What types of musical intruments do you play or would like to play?

I play the piano, and the violin. Of course it has been many years now since my fingers have possessed the bow. I could never do it so well as the one that is lost to me now.


Elena,

Darling, are you as literal as I am at times? I meant for you to stop whatever you were doing and write to me everything, from your thoughts to what you could hear when you closed your eyes and listened for the farthest sound you could hear. Tap Tap on the back of your hands Cherie. Try again.


NSSO,

The Silent One, The One who blindly hopes. Am I your Daughter Lestat? ( looks over at her title ) Yes, that title has riddled my head with unanswered questions. I guess your paying me back for all the riddles I gave you, dear Prince? Why have this be my title?

No, of course you're not my daughter. I am not darkness personified, am I? I should think that title more fitting to Santiago or Santino. I picked that title out of the others you had suggested, because frankly I thought it had the nicest sound to it. Ah, sometimes it's not a complicated answer, is it?

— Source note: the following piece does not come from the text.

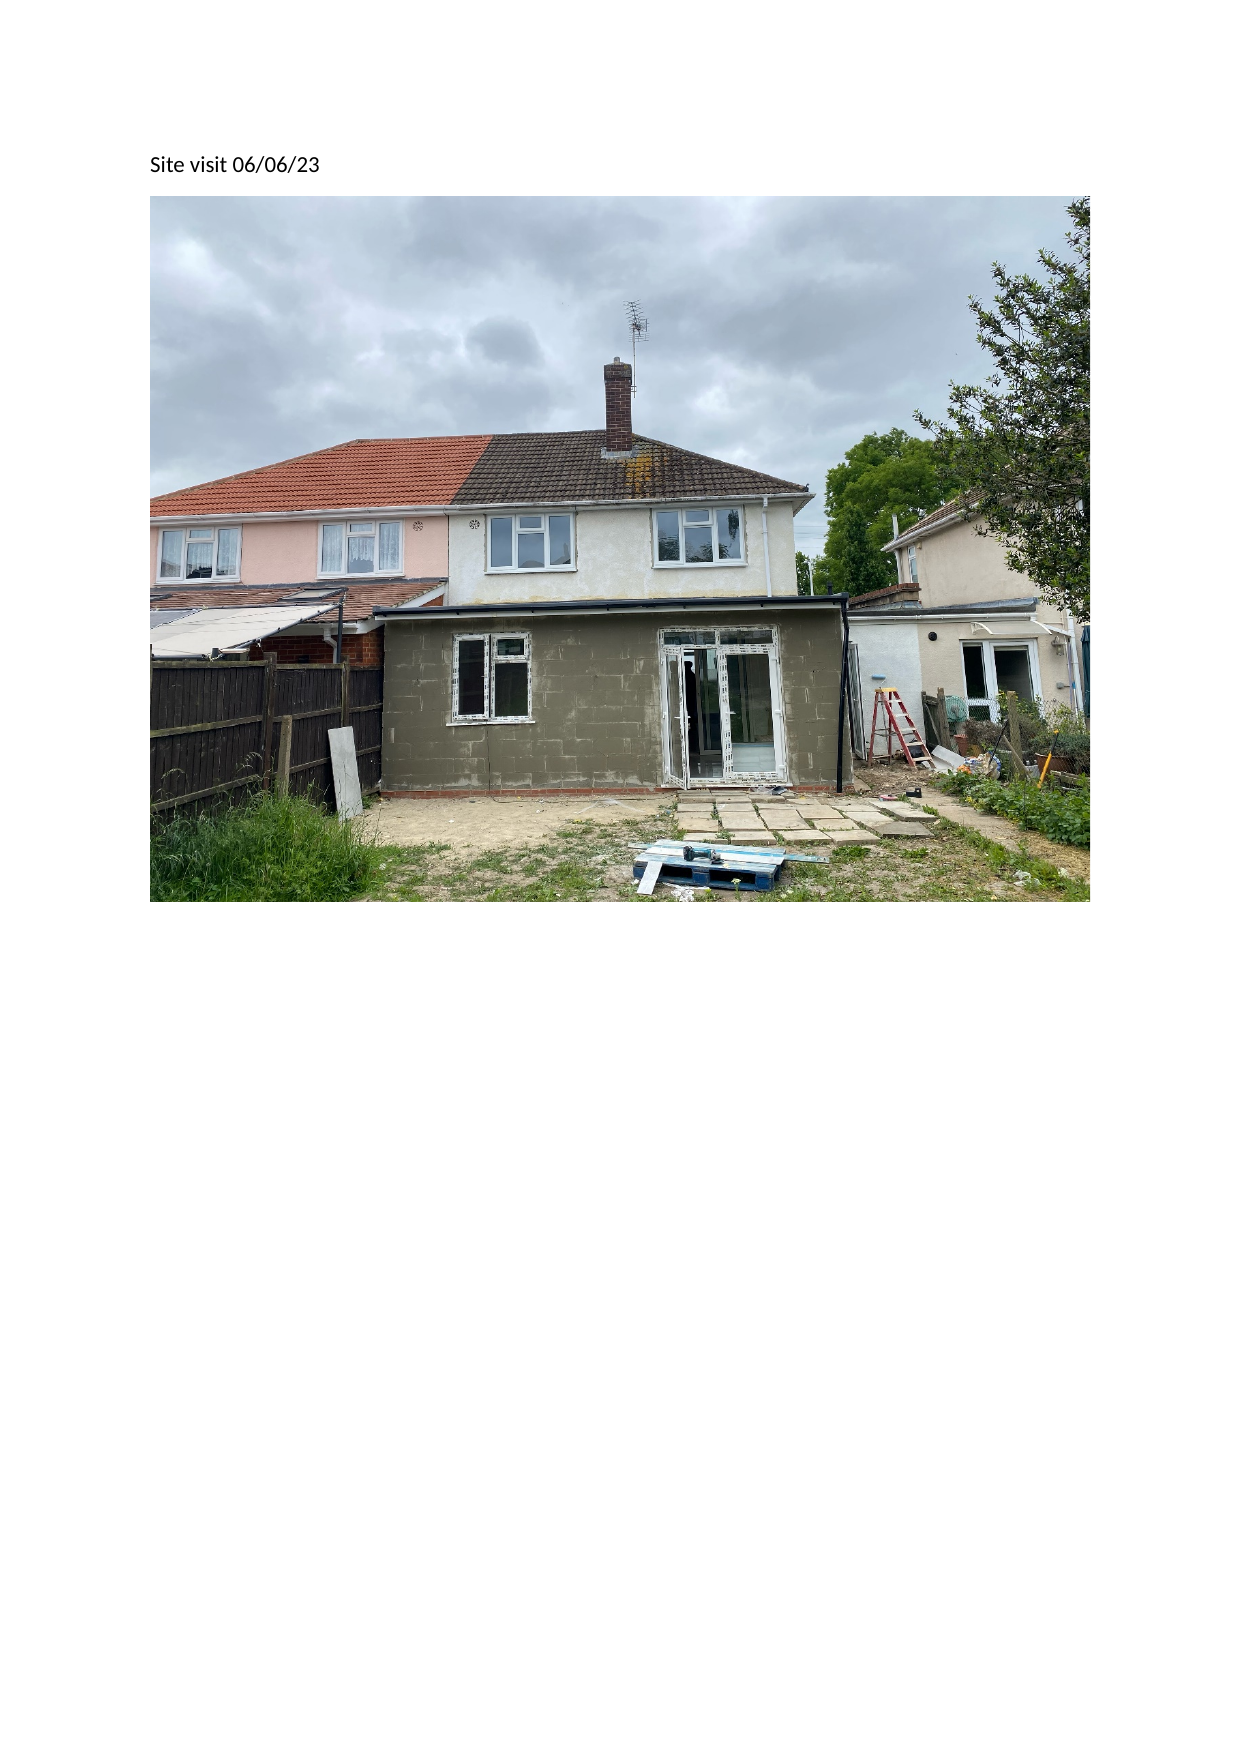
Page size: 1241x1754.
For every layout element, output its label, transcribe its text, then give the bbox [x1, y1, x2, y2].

text Site visit 06/06/23 [150, 150, 1090, 178]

If you want a dramatic explanation, think of this: A daughter of darkness would be someone, in my opinion, that moved through the world with a constant shadow, a cloak if you prefer. The shadow may be imperceptible to the human eye, but it is there. In the shadow are doubts, fears, unspoken hopes and somewhere, secretly whispering, a love for possession of the shadow itself.

How is that for a riddle and an answer in one?


Frost,

You intrigue me because as I've tried to explain, my words to you when I write them seem nothing truly remarkable, and yet you always seem to find something in them which you see as being just that.

I'm pleased though, that you do. To hear you say that I seem somehow to be standing there speaking to you lets me know that I'm getting my words across as I intend to, for surely as I sit here writing them, there are inflections and expressions that accompany each keystroke.

I have one wish that I have had for many years now. I would tell you but then it might never come true or then again it might come true before I'm truly ready for it to. I know you understand.

Funny you should say that. I was just thinking on something the other night. I started to tell someone about something I'd seen, but as I went to speak, I stopped myself and went on to something else. What I'd seen happened when I was alone, and it wasn't anything so spectacular, but it was mine. It was something that maybe at that moment was only seen by me. That particular thing, those objects in that moment weren't being seen by anyone else anywhere in the world. Keeping it to myself was almost like a certain quiet knowledge you know? A comfort. I think whether it is a wish, or a vision, or something you read… it's important once in a while to keep some gems close and private. The world indeed has a way of crushing their silent perfection.